• _Task instructions_:
1/ Output the stretch of the ZFS backup post from "For my backups" through "everything it implies.)".
2/ Answer these from the ZFS backup post:
(a) According to the post, what happens to the new filesystems when receiving without `-u`?
(b) Which command does the poster use to import the backup pool with an altroot?
(c) Which command does the poster use to keep from changing the backup accidentally?
3/ Resume the ZFS backup post after its final sentence.

• _Selected excerpt_:
This looks about right. But I'm wondering if you're running into problems since you're receiving without `-u` -- all the new filesystems will try to be mounted over the old ones. Since this layout has explicit mountpoint settings (rather than just inherited), this will try to mount over / and at that point things get very confusing (or just stop working.) 

For my backups (especially when they are on a removable drive, e.g. one that isn't expected to be mounted on every reboot) I find it easiest to import the backup pool with an altroot (`zpool import -o altroot=/tmp/backup`) option. This will protect you from trying to mount over root (and anything else) if you forget to receive without the `-u`. I sill go through and change the mountpoints on the backup (potentially just have them all inherit) as soon as possible in case I ever forget the altroot on import. I also use `zfs set readonly=on zbackup` to make sure I don't change them accidentally. You _can_ `zfs recv` into a readonly=on filesystem. With this setup, you should never need -F after the initial full send/recv (and you should avoid it for incrementals, or be _very_ aware of everything it implies.)

• _Provided data_:
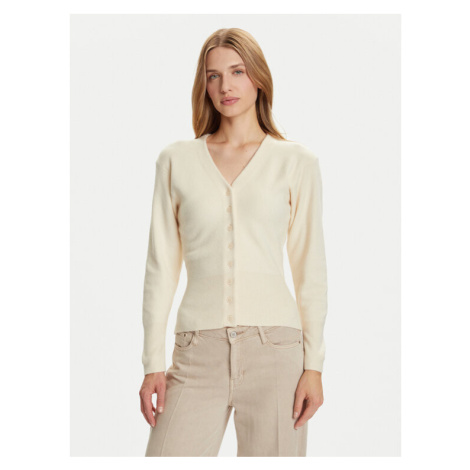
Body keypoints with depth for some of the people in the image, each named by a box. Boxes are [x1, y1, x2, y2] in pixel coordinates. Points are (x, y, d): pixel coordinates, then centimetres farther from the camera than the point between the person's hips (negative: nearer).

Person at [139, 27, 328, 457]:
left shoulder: (296, 162, 4)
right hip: (199, 352, 1)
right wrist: (153, 362, 3)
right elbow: (162, 266, 8)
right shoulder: (176, 160, 8)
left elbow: (310, 268, 4)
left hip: (274, 346, -1)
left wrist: (314, 365, -1)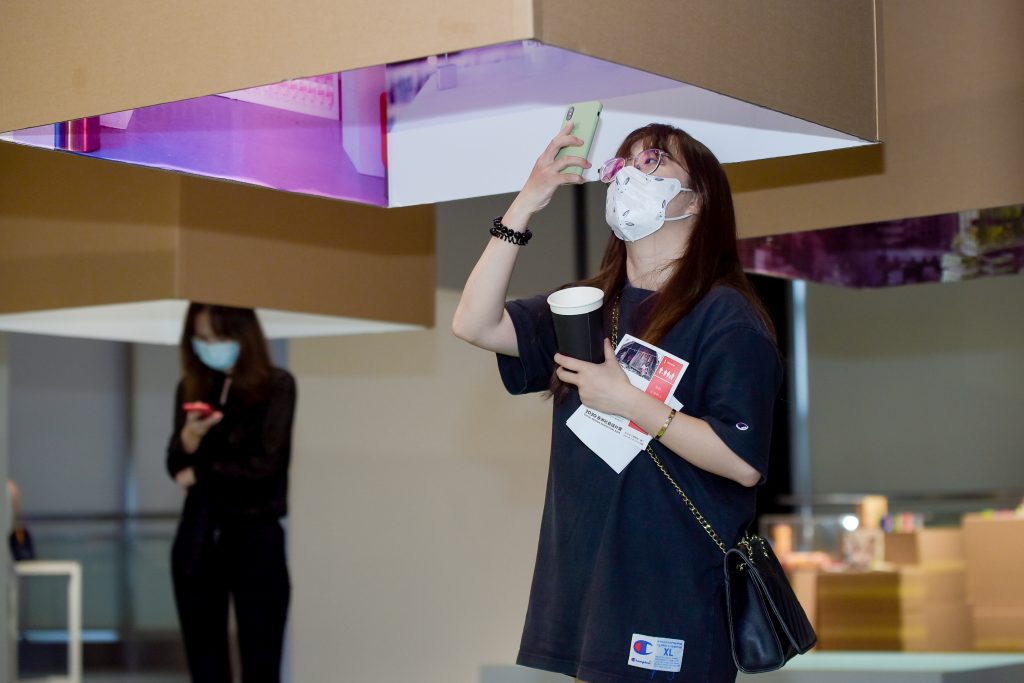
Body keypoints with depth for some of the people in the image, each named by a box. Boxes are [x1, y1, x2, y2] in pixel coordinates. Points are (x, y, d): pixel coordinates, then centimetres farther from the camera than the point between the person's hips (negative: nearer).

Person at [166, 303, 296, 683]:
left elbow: (266, 463, -12)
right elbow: (177, 466, 5)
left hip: (255, 538, -4)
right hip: (198, 539, 5)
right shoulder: (191, 389, 9)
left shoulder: (276, 386, -5)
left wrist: (201, 473, -2)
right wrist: (191, 435, -17)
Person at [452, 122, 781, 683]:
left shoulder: (725, 317, -9)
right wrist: (526, 202, -6)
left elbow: (744, 463, -18)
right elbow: (474, 324, -1)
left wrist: (629, 402, -20)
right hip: (584, 583, 6)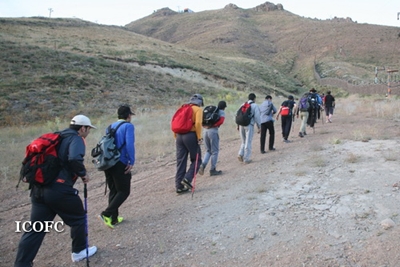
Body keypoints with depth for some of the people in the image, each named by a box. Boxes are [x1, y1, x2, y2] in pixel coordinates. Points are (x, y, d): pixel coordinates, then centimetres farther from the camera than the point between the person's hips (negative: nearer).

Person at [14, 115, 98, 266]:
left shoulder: (58, 137, 20)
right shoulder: (76, 139, -5)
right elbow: (75, 159, -24)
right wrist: (83, 174, -8)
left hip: (38, 189, 8)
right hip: (59, 189, -7)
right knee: (78, 218, 16)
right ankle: (79, 251, 31)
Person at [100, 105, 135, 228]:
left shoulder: (110, 126, 16)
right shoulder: (128, 126, -5)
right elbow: (129, 144, -18)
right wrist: (131, 162, -13)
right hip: (120, 163, -7)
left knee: (113, 191, 17)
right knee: (124, 191, 4)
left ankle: (114, 218, 23)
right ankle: (107, 214, -8)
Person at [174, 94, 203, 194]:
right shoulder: (198, 109, 3)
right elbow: (198, 123, -14)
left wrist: (176, 137, 17)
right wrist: (199, 137, -9)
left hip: (180, 136, 6)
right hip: (191, 135, -6)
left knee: (180, 162, 8)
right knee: (196, 160, 9)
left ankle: (179, 186, 10)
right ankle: (187, 179, -7)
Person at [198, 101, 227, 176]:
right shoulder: (222, 112, 3)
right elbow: (221, 121, -16)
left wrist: (205, 126, 10)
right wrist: (212, 125, -11)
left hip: (206, 131, 6)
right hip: (213, 131, -6)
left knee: (208, 150, 18)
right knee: (215, 151, 6)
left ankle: (203, 165, -2)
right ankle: (213, 170, 10)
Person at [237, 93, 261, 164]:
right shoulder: (255, 106, -1)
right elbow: (257, 117, -6)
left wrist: (238, 125, 14)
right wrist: (259, 127, -1)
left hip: (241, 124, 5)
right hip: (249, 125, -5)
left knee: (244, 142, 18)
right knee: (248, 143, 2)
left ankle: (240, 154, 0)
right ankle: (246, 159, 4)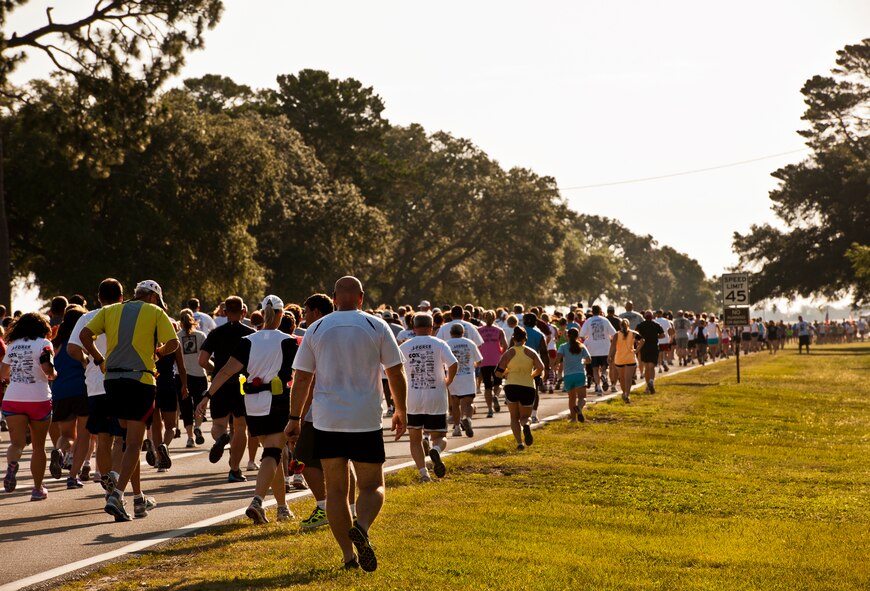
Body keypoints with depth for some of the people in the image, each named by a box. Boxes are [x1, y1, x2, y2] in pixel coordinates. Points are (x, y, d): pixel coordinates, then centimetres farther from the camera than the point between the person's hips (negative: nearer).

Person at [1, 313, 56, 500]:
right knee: (38, 446, 11)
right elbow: (48, 369, -17)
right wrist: (53, 375, 5)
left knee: (17, 442, -5)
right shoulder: (43, 344, -3)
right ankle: (38, 489, 16)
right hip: (38, 399, -2)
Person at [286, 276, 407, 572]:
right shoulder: (376, 326, 0)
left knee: (335, 488, 10)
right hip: (366, 422, -2)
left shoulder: (316, 329, 5)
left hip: (326, 422, 2)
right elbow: (396, 373, 2)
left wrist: (294, 418, 12)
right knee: (372, 486, 7)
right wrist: (400, 412, 14)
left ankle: (348, 553, 5)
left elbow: (301, 378, 4)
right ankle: (361, 527, -22)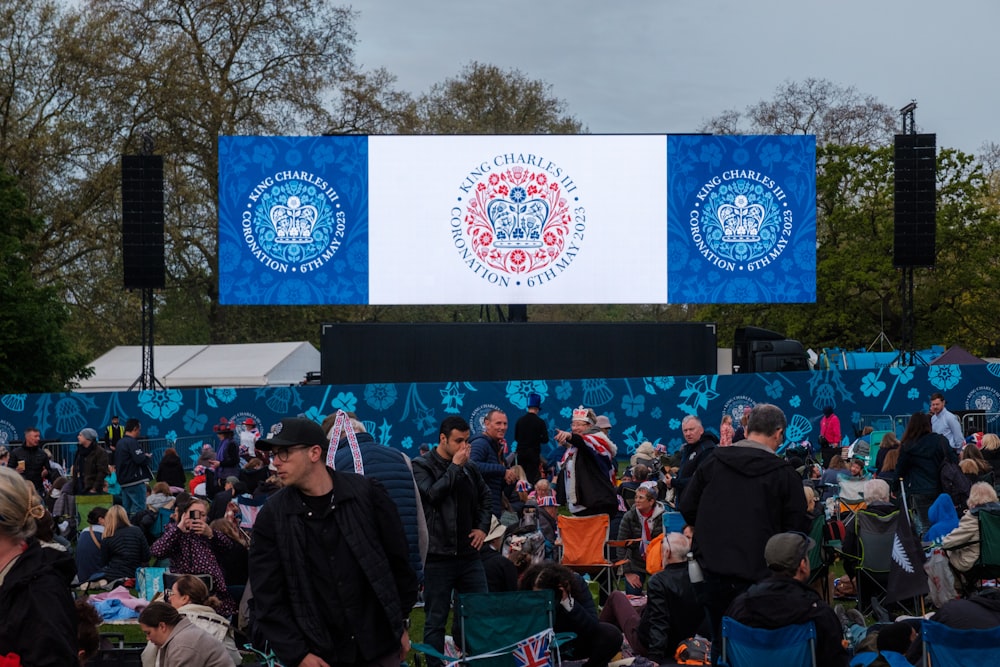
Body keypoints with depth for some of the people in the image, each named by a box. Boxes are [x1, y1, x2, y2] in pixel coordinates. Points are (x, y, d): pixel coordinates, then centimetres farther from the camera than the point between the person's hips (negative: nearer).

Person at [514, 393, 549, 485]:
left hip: (521, 452, 3)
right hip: (534, 453, -3)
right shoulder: (540, 422, -9)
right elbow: (545, 439, -8)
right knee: (532, 477, -1)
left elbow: (516, 437, 6)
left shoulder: (520, 420, 0)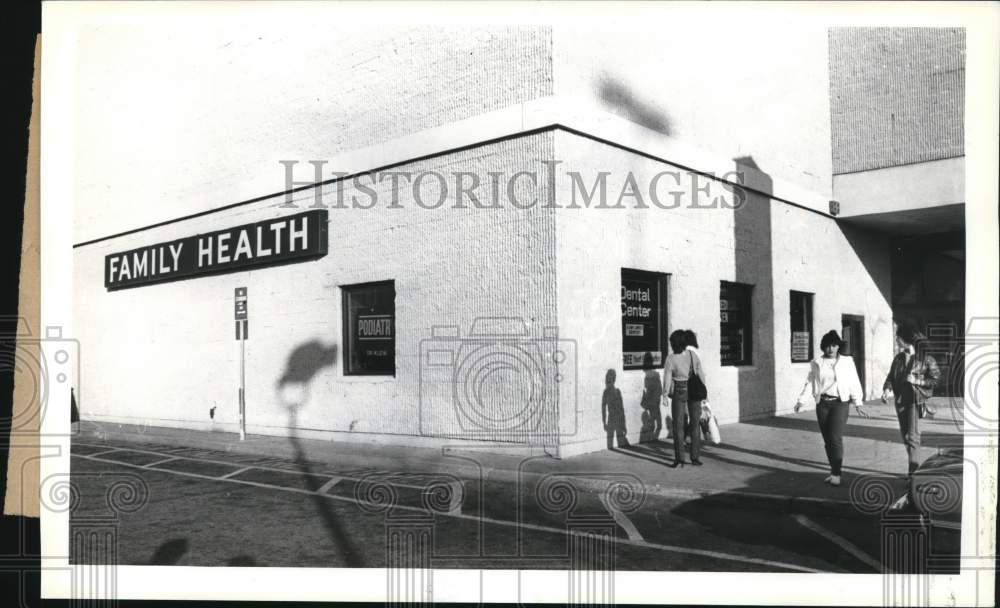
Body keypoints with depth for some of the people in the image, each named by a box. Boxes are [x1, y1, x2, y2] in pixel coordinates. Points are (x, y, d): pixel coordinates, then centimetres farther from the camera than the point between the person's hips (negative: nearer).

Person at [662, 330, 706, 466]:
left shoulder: (671, 359, -11)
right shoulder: (693, 355, -1)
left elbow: (667, 378, -10)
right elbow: (701, 375, 2)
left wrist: (665, 395, -2)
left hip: (679, 392, -2)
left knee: (678, 426, 5)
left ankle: (679, 458, 5)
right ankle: (695, 457, 12)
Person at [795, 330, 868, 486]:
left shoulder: (847, 362, 5)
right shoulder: (817, 363, 8)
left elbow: (854, 384, 5)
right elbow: (809, 383, 7)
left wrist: (858, 404, -1)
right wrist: (801, 401, -3)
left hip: (840, 403, -3)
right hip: (822, 404, 3)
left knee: (835, 437, -13)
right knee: (827, 440, 6)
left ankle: (836, 474, -8)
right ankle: (833, 471, 19)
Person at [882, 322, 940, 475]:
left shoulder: (925, 358, -6)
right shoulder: (898, 359, 10)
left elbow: (936, 379, -6)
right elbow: (890, 377, 9)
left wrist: (916, 380, -14)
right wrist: (887, 389, -10)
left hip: (916, 399, -6)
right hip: (901, 400, 6)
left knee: (912, 435, -14)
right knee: (905, 433, 11)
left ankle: (912, 465, -12)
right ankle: (913, 463, 24)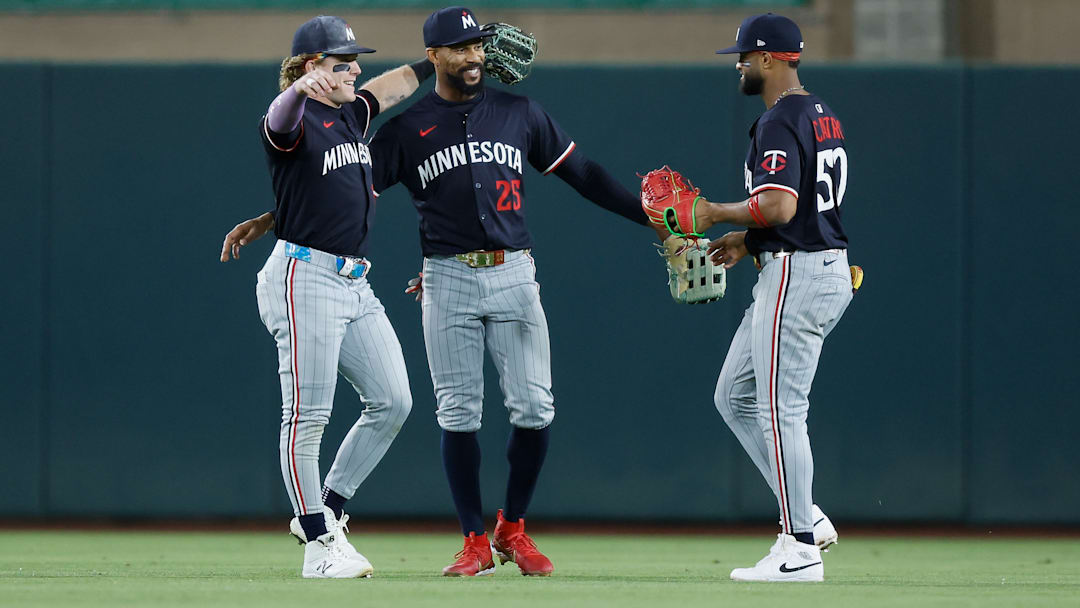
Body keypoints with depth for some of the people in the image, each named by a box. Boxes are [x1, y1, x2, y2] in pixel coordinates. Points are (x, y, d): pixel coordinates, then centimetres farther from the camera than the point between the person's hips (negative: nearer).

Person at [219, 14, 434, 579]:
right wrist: (302, 88, -57)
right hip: (305, 277, -9)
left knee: (392, 402, 6)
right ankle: (319, 544, -4)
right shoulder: (295, 121, -10)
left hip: (355, 284, 9)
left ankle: (325, 511, 15)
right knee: (307, 416, -7)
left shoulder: (352, 114, 16)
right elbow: (280, 120, -35)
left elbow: (397, 84, 35)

• _Answers for the exercise_:
1/
For my backups (especially when they are on a removable drive, e.g. one that isn't expected to be mounted on every reboot) I find it easiest to import the backup pool with an altroot (`zpool import -o altroot=/tmp/backup`) option. This will protect you from trying to mount over root (and anything else) if you forget to receive without the `-u`. I sill go through and change the mountpoints on the backup (potentially just have them all inherit) as soon as possible in case I ever forget the altroot on import. I also use `zfs set readonly=on zbackup` to make sure I don't change them accidentally. You _can_ `zfs recv` into a readonly=on filesystem. With this setup, you should never need -F after the initial full send/recv (and you should avoid it for incrementals, or be _very_ aware of everything it implies.)

2/
(a) All the new filesystems will try to be mounted over the old ones.
(b) `zpool import -o altroot=/tmp/backup`
(c) `zfs set readonly=on zbackup`

3/
Assuming you are past that, what do you mean an empty snapshot directory? What does `zfs get -r used` return? You should see all your filesystems, volumes, and snapshots reported from both source and destination after a successful send/recv. If you're getting all of the status messages (and a clean exit) from your recv indicating that things are working, but then the snapshots don't show up, something has really gone sideways.


----------



## Eric A. Borisch (Apr 17, 2017)

NapoleonWils0n said:


> *Rollback question
> *
> Suppose i want to rollback to recover a file in my home directory, should i use the home snapshot or the parent snapshot of zroot
> 
> ...



Snapshots and rollbacks are independent to each filesystem [1] so you don't need to rollback the parent to rollback the child.

That said, most of the time you just want to restore one or two files, and not rollback the entire filesystem. You can try my (shameless plug, but it's free ) https://github.com/eborisch/zfs_versions script to show the old versions or diffs (and full paths to them) of a file. You can then use the paths listed to copy out the one you want.

[1] If you're doing recursive incremental backups, you will want to be careful not to rollback beyond your most recently backed-up snapshot, or you'll need to take care extra on your next update.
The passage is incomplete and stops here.